Records supplied section start
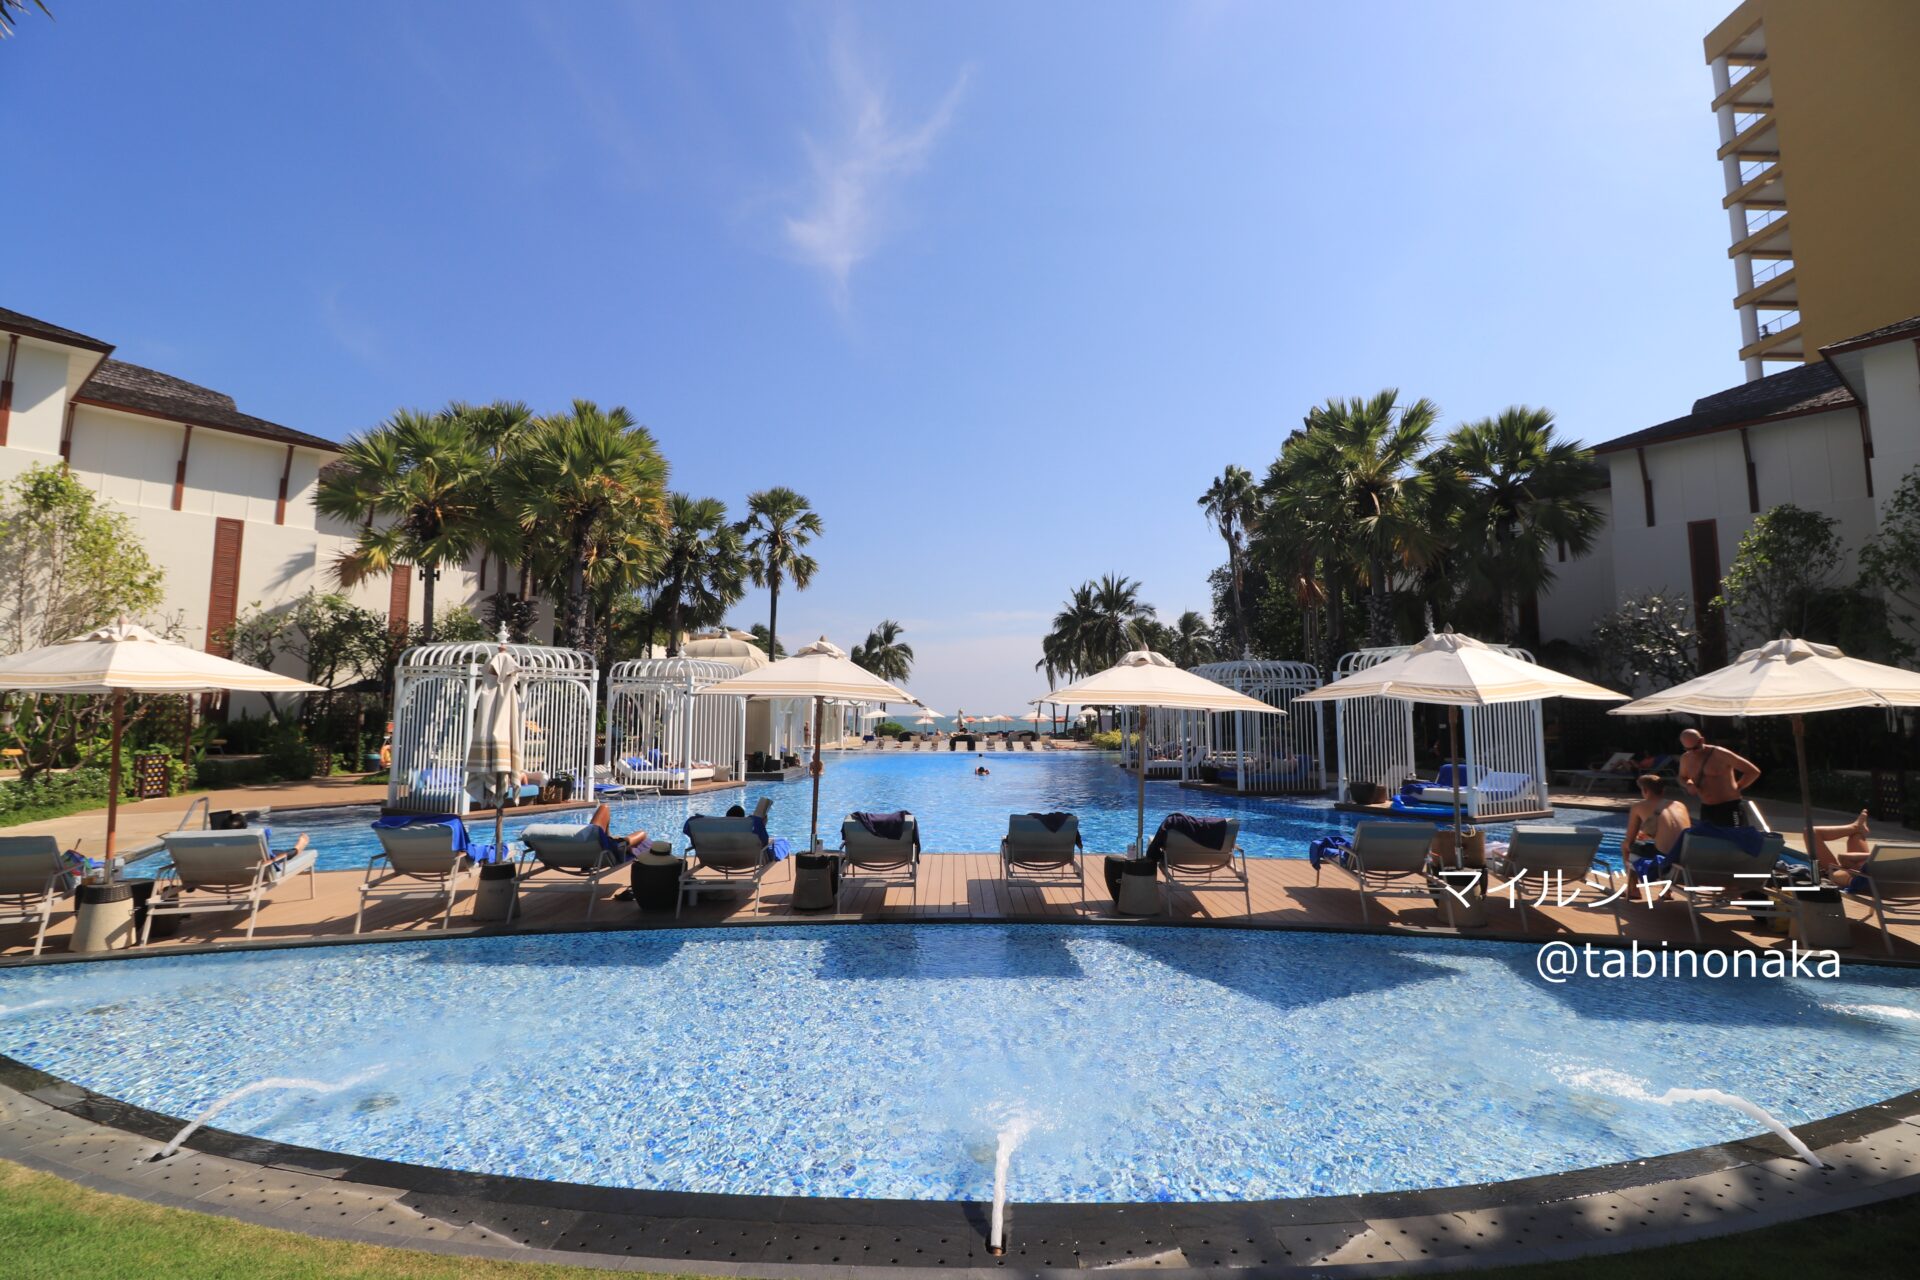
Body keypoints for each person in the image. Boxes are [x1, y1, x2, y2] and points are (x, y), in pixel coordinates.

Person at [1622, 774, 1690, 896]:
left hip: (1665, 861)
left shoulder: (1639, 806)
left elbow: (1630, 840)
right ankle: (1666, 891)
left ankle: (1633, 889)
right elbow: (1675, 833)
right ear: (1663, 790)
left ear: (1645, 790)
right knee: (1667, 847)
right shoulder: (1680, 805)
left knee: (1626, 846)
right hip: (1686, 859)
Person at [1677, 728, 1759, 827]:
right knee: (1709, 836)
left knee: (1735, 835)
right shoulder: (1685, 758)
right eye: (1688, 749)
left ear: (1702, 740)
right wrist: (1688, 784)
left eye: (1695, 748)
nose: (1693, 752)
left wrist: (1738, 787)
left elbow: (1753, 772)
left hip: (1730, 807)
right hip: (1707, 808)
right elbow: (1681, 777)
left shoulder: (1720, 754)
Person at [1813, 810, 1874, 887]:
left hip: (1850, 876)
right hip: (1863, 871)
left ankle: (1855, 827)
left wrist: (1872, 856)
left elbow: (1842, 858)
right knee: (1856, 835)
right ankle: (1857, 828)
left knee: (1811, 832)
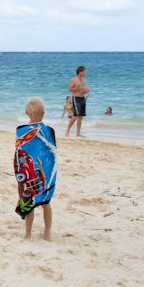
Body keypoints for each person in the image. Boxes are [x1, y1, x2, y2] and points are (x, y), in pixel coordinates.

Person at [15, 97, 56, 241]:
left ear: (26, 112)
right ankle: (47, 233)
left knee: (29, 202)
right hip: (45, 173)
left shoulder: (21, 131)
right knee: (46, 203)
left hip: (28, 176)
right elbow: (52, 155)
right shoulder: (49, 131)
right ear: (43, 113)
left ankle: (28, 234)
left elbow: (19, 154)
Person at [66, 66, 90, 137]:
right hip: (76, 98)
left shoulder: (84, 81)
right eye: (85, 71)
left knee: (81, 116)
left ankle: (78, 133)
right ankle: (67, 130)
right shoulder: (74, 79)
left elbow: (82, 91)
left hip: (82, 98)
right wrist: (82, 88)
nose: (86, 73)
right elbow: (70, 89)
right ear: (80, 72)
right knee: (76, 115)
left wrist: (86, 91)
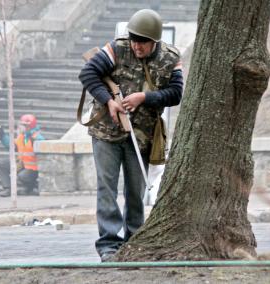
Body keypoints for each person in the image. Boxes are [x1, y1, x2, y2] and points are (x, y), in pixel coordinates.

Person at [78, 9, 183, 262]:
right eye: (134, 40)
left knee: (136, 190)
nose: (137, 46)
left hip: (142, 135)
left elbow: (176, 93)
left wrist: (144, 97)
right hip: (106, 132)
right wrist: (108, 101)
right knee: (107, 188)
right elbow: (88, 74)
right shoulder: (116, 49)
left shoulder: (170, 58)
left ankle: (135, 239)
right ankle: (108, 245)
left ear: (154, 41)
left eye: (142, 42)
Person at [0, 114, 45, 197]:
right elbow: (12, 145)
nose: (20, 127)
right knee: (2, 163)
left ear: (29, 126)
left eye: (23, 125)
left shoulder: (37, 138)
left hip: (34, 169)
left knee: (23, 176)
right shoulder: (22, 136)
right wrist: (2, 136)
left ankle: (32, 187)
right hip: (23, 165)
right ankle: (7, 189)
Records supplied section end
** What needs to be done **
Print the material again, unchanged, without its pictures.

** Task result **
Body keypoints for each person in the image. Boxes are [x1, y1, x2, y2] and points are (x, y), in pixel coordinates.

Person at [1622, 774, 1690, 896]:
left hip: (1665, 861)
left shoulder: (1639, 806)
left elbow: (1630, 840)
right ankle: (1666, 891)
left ankle: (1633, 889)
right elbow: (1675, 833)
right ear: (1663, 790)
left ear: (1645, 790)
right knee: (1667, 847)
right shoulder: (1680, 805)
left knee: (1626, 846)
right hip: (1686, 859)
Person at [1677, 728, 1759, 827]:
right knee: (1709, 836)
left knee: (1735, 835)
right shoulder: (1685, 758)
right eye: (1688, 749)
left ear: (1702, 740)
right wrist: (1688, 784)
left eye: (1695, 748)
nose: (1693, 752)
left wrist: (1738, 787)
left elbow: (1753, 772)
left hip: (1730, 807)
right hip: (1707, 808)
right elbow: (1681, 777)
left shoulder: (1720, 754)
Person at [1813, 810, 1874, 887]:
left hip: (1850, 876)
right hip: (1863, 871)
left ankle: (1855, 827)
left wrist: (1872, 856)
left elbow: (1842, 858)
right knee: (1856, 835)
right ankle: (1857, 828)
left knee: (1811, 832)
Body keypoints for each person in the image. Boxes are [x1, y1, x2, y2] and points are (x, y), in pixel coordinates.

Person at [15, 97, 56, 241]:
left ear: (26, 112)
right ankle: (47, 233)
left knee: (29, 202)
right hip: (45, 173)
left shoulder: (21, 131)
right knee: (46, 203)
left hip: (28, 176)
right elbow: (52, 155)
right shoulder: (49, 131)
right ear: (43, 113)
left ankle: (28, 234)
left elbow: (19, 154)
Person at [66, 66, 90, 137]:
right hip: (76, 98)
left shoulder: (84, 81)
right eye: (85, 71)
left knee: (81, 116)
left ankle: (78, 133)
right ankle: (67, 130)
right shoulder: (74, 79)
left elbow: (82, 91)
left hip: (82, 98)
right wrist: (82, 88)
nose: (86, 73)
right elbow: (70, 89)
right ear: (80, 72)
right knee: (76, 115)
left wrist: (86, 91)
Body keypoints for each person in the image. Boxes are [x1, y1, x2, y2] and points are (x, y), in pixel coordinates.

Person at [78, 9, 183, 262]:
right eye: (134, 40)
left knee: (136, 190)
nose: (137, 46)
left hip: (142, 135)
left elbow: (176, 93)
left wrist: (144, 97)
right hip: (106, 132)
right wrist: (108, 101)
right knee: (107, 188)
right elbow: (88, 74)
right shoulder: (116, 49)
left shoulder: (170, 58)
left ankle: (135, 239)
right ankle: (108, 245)
left ear: (154, 41)
left eye: (142, 42)
Person at [0, 114, 45, 197]:
right elbow: (12, 145)
nose: (20, 127)
right knee: (2, 163)
left ear: (29, 126)
left eye: (23, 125)
left shoulder: (37, 138)
left hip: (34, 169)
left knee: (23, 176)
right shoulder: (22, 136)
right wrist: (2, 136)
left ankle: (32, 187)
right hip: (23, 165)
right ankle: (7, 189)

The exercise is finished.